Sampling issues for classification using neural networks

Neural networks are information processing systems patterned after the highly interconnected neural systems of the human brain. They are trained through examples rather than being programmed. The currently popular training algorithm, called back propagation, suffers from serious drawbacks such as lack of robustness, slow convergence, especially for large networks, and lack of reliability. Since neural network training is an optimization problem, this dissertation establishes the suitability of proven nonlinear optimization methods and the superiority of these methods over back propagation. Neural networks, by their nature of being able to generalize and resist noisy data, are particularly appropriate for pattern recognition problems. One prominent pattern recognition problem is the classification problem which assigns an observation, based on a set of attributes, to one of finite groups.
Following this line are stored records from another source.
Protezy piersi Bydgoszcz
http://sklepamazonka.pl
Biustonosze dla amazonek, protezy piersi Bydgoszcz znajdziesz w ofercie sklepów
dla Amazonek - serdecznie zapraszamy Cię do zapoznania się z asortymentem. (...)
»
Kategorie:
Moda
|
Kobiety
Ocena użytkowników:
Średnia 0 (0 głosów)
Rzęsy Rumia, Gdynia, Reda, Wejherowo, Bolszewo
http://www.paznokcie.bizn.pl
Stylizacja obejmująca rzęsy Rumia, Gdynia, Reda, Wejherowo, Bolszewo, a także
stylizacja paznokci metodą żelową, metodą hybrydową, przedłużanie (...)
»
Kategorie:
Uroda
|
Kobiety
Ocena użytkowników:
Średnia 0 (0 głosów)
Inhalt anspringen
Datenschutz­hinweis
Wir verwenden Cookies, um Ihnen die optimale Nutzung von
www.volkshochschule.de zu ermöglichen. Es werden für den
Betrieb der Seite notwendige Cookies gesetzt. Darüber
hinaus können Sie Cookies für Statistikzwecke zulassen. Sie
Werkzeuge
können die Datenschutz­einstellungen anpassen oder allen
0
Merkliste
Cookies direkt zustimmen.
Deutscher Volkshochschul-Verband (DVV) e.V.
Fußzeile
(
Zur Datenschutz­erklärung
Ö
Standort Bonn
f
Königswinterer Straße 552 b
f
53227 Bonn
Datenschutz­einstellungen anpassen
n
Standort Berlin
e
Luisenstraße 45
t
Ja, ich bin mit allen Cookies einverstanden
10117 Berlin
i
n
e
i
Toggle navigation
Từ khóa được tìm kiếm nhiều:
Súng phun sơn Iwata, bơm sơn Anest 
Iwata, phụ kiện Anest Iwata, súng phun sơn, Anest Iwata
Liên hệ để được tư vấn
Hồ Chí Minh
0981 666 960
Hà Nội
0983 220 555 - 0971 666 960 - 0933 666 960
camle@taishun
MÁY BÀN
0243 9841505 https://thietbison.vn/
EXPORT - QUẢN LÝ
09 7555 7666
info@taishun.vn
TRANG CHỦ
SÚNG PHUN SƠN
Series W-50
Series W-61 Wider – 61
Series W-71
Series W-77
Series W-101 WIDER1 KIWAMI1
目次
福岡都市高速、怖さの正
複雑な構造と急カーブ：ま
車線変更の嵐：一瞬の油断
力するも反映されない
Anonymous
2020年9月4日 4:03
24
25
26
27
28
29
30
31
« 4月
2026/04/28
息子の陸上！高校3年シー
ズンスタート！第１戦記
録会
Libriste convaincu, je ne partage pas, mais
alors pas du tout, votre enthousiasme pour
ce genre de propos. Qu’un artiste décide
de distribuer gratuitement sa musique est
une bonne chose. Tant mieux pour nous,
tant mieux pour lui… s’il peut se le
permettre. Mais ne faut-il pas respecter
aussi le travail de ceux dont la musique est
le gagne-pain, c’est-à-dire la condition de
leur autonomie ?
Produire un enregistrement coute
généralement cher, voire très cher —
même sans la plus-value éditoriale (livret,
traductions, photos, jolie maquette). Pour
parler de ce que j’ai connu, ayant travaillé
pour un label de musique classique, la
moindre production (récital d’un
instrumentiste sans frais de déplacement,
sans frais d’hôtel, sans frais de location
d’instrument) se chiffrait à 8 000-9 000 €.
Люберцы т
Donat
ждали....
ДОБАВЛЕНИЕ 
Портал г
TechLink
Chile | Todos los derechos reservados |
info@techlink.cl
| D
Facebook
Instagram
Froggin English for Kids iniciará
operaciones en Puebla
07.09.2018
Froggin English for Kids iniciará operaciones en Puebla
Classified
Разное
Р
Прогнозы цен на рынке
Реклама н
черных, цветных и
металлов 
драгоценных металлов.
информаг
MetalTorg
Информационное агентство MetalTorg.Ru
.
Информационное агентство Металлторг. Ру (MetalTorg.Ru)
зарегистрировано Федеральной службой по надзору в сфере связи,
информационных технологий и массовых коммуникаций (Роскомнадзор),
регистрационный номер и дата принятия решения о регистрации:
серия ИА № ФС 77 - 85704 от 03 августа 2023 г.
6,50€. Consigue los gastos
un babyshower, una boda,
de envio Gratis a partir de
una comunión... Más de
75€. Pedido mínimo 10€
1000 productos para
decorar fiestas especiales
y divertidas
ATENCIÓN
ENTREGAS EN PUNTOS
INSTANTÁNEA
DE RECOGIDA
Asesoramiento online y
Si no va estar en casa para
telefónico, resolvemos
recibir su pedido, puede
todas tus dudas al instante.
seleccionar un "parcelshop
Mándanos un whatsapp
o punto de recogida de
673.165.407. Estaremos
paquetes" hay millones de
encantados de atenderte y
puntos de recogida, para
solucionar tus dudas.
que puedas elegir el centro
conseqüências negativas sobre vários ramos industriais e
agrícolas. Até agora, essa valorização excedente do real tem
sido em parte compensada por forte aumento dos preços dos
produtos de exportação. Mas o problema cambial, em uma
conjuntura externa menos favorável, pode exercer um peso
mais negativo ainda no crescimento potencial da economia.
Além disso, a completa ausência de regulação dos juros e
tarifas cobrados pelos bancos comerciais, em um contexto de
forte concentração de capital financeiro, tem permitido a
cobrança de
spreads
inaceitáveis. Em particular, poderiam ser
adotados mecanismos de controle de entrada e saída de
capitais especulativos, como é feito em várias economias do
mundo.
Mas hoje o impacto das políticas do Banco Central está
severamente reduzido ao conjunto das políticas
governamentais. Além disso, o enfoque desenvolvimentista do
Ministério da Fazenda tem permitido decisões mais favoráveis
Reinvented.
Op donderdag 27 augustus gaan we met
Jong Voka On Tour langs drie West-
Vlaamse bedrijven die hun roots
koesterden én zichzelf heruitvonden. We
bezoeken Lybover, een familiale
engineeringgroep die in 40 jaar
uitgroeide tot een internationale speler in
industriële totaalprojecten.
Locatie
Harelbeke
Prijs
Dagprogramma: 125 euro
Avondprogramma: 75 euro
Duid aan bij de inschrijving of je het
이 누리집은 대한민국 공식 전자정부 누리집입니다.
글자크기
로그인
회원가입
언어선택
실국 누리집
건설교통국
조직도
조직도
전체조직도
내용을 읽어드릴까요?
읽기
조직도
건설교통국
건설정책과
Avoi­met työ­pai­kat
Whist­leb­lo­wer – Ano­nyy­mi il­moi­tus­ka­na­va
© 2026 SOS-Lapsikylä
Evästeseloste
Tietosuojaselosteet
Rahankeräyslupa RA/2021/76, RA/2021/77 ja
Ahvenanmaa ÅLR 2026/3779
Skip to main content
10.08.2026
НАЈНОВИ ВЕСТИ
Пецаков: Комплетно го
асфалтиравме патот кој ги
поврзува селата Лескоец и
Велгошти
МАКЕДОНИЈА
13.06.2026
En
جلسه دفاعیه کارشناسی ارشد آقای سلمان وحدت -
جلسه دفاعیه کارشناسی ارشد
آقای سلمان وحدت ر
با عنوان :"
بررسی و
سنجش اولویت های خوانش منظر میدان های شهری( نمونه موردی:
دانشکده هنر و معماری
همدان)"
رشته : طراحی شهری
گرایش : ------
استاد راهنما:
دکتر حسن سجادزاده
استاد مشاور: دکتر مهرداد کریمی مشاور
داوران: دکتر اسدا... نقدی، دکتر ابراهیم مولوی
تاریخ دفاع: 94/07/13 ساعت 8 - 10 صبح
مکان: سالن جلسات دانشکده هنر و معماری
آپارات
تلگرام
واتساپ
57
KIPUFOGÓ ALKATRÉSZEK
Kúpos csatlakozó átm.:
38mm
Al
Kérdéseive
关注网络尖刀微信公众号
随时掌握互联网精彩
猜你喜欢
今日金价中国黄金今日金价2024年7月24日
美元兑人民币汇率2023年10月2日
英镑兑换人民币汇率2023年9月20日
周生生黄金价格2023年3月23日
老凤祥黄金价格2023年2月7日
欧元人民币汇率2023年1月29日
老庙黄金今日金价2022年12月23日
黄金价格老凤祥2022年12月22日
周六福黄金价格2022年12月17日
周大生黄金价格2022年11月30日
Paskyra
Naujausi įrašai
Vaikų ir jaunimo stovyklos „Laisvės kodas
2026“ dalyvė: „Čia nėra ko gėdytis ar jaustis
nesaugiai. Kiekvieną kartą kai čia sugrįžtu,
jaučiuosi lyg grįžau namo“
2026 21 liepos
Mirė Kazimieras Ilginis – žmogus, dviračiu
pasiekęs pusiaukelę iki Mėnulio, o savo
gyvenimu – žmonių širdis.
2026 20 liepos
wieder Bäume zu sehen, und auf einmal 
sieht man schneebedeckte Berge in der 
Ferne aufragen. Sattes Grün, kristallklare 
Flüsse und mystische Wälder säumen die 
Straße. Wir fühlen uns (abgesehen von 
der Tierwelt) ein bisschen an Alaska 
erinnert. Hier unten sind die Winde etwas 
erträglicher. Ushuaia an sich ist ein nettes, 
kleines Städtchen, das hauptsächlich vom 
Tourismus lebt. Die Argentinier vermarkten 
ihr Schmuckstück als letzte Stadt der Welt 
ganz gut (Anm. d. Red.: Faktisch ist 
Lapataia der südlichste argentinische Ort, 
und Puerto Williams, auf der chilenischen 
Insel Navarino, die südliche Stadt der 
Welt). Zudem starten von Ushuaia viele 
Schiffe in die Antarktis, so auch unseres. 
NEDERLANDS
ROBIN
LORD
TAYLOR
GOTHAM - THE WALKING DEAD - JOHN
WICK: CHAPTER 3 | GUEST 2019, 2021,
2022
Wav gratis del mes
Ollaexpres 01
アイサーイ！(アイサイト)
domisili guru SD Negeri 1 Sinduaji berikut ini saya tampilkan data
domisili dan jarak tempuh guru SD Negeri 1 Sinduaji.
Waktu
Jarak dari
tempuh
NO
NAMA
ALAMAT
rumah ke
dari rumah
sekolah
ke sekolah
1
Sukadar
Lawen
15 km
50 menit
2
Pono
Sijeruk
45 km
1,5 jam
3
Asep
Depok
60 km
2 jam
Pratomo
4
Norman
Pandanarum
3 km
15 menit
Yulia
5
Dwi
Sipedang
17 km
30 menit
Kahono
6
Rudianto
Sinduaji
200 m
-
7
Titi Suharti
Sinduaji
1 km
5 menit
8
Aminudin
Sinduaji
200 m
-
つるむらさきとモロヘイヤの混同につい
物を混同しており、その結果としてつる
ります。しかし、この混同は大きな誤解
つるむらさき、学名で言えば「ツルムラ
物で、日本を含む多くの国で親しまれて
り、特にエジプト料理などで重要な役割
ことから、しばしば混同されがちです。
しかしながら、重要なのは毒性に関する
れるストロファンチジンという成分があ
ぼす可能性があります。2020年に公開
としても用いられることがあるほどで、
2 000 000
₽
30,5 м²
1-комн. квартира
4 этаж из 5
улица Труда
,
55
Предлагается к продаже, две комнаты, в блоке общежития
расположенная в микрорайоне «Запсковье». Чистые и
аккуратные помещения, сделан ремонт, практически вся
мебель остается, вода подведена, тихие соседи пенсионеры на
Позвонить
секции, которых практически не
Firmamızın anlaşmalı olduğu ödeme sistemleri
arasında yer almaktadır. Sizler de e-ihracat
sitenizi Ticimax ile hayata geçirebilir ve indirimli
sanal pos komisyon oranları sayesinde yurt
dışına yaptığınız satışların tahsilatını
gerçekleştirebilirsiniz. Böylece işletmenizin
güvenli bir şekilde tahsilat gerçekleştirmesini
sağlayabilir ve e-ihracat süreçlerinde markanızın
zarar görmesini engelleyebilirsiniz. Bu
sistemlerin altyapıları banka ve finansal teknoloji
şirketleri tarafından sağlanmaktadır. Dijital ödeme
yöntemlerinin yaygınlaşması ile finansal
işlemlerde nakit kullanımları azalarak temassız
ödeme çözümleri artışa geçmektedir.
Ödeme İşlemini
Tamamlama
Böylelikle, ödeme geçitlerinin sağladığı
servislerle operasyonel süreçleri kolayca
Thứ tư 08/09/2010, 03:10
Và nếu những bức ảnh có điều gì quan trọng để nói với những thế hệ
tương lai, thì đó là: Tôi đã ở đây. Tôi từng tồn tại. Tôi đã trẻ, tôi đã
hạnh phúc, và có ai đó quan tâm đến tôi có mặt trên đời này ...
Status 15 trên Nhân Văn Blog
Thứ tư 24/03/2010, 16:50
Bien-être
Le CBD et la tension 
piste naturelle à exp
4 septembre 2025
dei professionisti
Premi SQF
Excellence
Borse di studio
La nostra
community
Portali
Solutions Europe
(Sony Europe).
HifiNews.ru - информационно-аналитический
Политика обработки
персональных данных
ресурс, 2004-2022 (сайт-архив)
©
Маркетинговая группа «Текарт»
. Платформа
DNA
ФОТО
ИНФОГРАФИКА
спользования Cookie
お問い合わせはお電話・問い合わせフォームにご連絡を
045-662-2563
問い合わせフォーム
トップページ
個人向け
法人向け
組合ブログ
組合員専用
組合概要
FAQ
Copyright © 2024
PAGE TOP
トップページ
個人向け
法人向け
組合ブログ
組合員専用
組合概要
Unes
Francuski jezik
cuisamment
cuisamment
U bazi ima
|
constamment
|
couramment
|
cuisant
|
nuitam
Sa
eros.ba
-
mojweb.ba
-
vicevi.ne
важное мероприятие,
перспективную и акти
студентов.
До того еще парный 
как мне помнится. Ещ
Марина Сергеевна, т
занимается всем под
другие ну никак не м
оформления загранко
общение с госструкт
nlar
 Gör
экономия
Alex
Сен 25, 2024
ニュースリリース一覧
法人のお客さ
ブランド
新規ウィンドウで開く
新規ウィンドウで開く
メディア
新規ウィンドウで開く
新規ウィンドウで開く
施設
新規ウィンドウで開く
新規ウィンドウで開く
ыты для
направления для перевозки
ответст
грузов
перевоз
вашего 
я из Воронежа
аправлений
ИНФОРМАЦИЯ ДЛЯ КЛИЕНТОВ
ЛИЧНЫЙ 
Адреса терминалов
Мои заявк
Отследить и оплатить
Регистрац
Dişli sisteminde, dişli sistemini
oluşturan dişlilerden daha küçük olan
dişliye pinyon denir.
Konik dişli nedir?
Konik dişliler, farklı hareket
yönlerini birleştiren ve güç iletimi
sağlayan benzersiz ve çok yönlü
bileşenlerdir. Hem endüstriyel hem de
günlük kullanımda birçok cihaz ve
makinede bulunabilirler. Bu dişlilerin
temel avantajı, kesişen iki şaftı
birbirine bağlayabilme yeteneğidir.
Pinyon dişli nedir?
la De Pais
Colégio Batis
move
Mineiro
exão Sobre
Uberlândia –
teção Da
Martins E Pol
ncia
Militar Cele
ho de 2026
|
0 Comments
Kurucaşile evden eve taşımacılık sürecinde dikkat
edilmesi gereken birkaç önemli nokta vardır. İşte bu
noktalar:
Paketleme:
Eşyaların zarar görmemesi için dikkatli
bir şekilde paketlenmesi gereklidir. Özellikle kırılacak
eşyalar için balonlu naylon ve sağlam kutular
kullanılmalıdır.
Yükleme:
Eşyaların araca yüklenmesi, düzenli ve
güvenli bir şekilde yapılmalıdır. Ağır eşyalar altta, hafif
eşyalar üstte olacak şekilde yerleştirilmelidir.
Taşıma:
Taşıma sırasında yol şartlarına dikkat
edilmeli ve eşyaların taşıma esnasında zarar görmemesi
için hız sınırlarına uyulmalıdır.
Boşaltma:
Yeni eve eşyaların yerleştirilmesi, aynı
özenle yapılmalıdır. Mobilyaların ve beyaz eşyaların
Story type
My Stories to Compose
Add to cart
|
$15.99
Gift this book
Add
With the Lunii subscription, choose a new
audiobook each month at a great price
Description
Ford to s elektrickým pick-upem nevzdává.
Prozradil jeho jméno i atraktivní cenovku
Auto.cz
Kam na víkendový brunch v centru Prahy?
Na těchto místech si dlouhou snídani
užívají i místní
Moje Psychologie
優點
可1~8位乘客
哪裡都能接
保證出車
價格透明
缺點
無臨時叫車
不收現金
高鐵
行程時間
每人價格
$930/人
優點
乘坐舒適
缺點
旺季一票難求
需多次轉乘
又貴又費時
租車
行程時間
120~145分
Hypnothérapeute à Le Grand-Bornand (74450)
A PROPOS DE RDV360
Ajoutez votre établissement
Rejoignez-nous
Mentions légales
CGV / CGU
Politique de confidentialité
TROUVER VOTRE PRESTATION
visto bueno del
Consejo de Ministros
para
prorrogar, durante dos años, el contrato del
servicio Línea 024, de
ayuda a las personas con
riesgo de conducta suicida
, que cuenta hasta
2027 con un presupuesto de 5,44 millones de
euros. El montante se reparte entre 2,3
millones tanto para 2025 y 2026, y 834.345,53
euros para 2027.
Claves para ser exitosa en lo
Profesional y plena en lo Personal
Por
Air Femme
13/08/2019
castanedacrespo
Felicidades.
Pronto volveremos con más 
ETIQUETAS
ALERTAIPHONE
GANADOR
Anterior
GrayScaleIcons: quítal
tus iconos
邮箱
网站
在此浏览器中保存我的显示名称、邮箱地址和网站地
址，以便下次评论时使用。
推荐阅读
For example, the classification problem is used in accepting or rejecting credit application based on an applicant's personal and financial data. This dissertation compares the performance, in terms of correct classifications, of neural networks against that of the traditional multidimensional discriminant analysis methods. The results show that even under the perfect assumptions for the traditional methods, neural networks compared favorably. The question of how to design neural networks for classification is the next main topic of this dissertation. The issues investigated include sampling strategy and network architecture. Sampling strategy refers to the decisions on sample size, sample composition, and variance-covariance matrices of attributes. Network architecture refers to the number of nodes and the interconnections among the nodes in a network. A rigorous and extensive experiment was conducted to answer questions on these issues. Design principles based on these empirical results were established.